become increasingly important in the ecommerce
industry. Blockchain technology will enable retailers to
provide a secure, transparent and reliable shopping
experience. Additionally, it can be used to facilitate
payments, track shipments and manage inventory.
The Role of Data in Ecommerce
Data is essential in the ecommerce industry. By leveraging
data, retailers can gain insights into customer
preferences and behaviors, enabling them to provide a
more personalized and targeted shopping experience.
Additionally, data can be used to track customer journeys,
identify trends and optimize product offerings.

■ ■ ■

» **Task instructions**
Retype the records from their first line through the line containing "Data is essential", both included, matching every word and punctuation mark.

» **Solution for this problem**
become increasingly important in the ecommerce
industry. Blockchain technology will enable retailers to
provide a secure, transparent and reliable shopping
experience. Additionally, it can be used to facilitate
payments, track shipments and manage inventory.
The Role of Data in Ecommerce
Data is essential in the ecommerce industry. By leveraging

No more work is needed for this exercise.